Read via Chesterfield FC’s matchday programme
Chesterfield’s head of strength and conditioning Mal Purchase guided us through the weekly training schedule faced by players at the club.
“We start on a Monday. We’ll assess the players who’ve played and the ones who need a two day recovery will have a second day recovery of easy cycling, a bit of flexibility work – just all low key stuff for them. Then the ones who have come through the game unscathed, the endurance athletes who recover a bit quicker, will do a light session covering no more than 3,000 metres. Then the other group who didn’t play will do a tougher session, covering between 6,000 and 7,000 metres.
“We start up with a warm up; we do a lot of back mobility to start with. From the back mobility we get the bands out and do a lot of glute activation, a lot of core work and we do a lot of flexibility work and we do some light dynamics. We’ll go through some of the biomechanical movements and then they go into football training drills. Then we might have an afternoon in the gym doing some easy cycling again then we’ll get on to a lot of back mobility work, we’ll try and get the flexibility in there and at this time of the year you do get quite a few back problems because of the hard ground so we try and offset that with all the rehabilitation work we do.”
“Tuesday is usually a tough day. We’ll do a speed and agility session where we do a lot of sharp movements, I try and keep my movements pretty short because off the GPS data our sprints average out to between three and four seconds, no more than that, so I try and keep my speed and agility sessions short and sharp because that’s what we produce on the pitch; you’ve got to replicate what we do on the pitch in training. We keep them short and sharp and make sure they have plenty of rest so they can be really explosive in their drills.
“For the speed and agility session we’re concentrating on speed so I’m not really fatiguing them, I’m just working on the speed aspect so that’s why they’re getting plenty of rest so they can create the speed. Then we can go into small sided games, four vs. fours or seven vs. sevens and we get all of our fitness out of football. We measure our pitch sizes out for the number of players we’ve got to create the best working load. Then after we’ve done our football sessions we ‘ll do a bit of flexibility and a bit of core work in the afternoon on a Tuesday and we’ll take them in there for leg sessions and plyometric sessions.”
“Wednesday is usually a recovery day.”
“On Thursday we’ll have a decent session but not quite as tough as a Tuesday on there and we’ll do some reaction work then, some visual reaction work, some command reaction work and with all our rehabilitation work we’ll do some Bosu ball work, stability work, pro perception and then we go into medium sized games and a bit of game shape. Thursday afternoon some of the lads will do some light upper body and core work again in the gym.”

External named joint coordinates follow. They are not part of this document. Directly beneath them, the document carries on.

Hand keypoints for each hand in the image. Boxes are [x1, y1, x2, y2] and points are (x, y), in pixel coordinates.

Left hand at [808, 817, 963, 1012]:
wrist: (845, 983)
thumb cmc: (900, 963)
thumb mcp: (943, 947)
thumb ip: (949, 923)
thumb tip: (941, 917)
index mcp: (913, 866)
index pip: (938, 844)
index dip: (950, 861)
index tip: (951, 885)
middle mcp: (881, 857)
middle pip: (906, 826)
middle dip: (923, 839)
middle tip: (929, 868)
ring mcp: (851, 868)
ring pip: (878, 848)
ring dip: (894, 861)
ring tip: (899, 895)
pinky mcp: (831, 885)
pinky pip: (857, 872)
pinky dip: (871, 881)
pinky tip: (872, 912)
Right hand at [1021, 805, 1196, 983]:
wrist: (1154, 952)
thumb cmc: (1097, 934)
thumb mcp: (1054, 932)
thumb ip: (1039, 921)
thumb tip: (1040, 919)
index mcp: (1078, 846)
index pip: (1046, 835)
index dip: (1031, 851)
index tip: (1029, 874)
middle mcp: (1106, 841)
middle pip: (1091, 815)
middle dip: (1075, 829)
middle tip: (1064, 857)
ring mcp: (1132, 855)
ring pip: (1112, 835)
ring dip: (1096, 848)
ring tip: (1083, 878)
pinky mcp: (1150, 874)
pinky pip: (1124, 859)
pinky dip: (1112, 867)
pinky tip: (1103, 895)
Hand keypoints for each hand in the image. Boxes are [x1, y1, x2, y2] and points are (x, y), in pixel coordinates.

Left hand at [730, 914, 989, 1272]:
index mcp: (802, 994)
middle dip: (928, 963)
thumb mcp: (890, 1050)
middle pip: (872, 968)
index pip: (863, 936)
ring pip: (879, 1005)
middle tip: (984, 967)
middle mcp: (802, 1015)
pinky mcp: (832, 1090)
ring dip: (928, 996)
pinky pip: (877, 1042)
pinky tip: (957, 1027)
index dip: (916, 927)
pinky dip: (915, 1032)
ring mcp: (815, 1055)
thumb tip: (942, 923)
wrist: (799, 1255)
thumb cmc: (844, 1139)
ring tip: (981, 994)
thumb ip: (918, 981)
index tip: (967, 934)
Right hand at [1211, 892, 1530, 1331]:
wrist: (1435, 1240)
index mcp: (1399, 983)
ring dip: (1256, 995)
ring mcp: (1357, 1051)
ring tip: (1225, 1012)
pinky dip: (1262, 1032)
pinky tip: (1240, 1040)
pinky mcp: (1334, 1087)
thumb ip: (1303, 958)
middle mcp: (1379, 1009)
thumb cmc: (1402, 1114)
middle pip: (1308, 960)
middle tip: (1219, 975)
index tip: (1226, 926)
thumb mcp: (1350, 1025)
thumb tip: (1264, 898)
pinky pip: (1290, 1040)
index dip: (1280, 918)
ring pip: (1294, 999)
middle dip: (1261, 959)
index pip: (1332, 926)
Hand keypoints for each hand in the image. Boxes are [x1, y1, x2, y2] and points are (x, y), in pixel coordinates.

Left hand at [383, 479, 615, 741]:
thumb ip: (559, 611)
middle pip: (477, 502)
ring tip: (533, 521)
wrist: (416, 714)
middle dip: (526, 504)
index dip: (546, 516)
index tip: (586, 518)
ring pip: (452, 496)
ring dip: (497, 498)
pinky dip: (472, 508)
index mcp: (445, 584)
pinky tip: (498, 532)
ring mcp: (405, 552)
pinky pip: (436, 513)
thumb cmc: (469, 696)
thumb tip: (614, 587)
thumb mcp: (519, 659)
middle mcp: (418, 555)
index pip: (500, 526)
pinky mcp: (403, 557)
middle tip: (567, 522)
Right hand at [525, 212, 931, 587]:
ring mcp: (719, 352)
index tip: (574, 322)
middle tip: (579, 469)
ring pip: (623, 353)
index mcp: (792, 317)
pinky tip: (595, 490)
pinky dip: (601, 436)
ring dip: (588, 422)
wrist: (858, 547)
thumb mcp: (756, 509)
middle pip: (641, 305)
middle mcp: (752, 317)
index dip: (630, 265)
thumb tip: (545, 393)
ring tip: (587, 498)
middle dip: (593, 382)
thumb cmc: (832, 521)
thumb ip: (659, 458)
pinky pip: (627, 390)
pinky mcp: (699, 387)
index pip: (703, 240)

“On Friday we usually do a short warm up then we’ll go into a small sided game then we’ll do a bit of game shape. It’s low key on Friday because we’re preparing for the game on Saturday and for the Saturday game we’re making sure the nutrition is right to start with, we make sure they’re loading up and obviously we play on a Saturday. It’s all about the food after they’ve trained and all about the compression – sometimes we’ll use fireflies as a compex machine where we get the blood flow going round to speed up recovery. We’ll have the protein shakes to make sure they’re eating properly.
“For me nutrition is massive. Nutrition is 70% of getting your body in shape and in football you can do everything you want to create the model professional footballer with all your conditioning but if you don’t put the right fuel in them, you can’t perform. You can give 100% effort every day but if you don’t have the right fuel in your body then you may only be able to give 85% performance, so nutrition is one of the things that has high priority on the list; the way they eat, portion sizes, the balance of proteins, good fats, carbohydrates, and all your loading phases through the week because you’ve got to load up on certain foods through the week so you get a good boost at the weekend.”
“We use Football Fuels, we use pre-match drinks, which have a small bit of whey isolate, creatine, guarana, beta-alanine, and they’ve got the beetroot extract, sodium citrate and fructose/sucrose balance. Then we have half time energy gels and we have a post-match recovery drink. It’s all about fuelling, you can’t give 100% performance if the fuel isn’t in your body and every time you train if you don’t refuel properly or don’t fuel before you train you’re risking yourself injury, you’re costing the club because you can’t play because of your bad eating habits so that’s why we’re on top of it all the time.
“I’m looking at a 20 point recovery plan after they’ve played so if they tick all those boxes, they’re more likely to come back on Sunday morning or Monday morning in good shape. If they’ve had a game on Saturday we’ll get them in the swimming pool on Sunday for a recovery session with a lot of mobility movements in then the lads who didn’t play have a normal training session and that’s the full week.”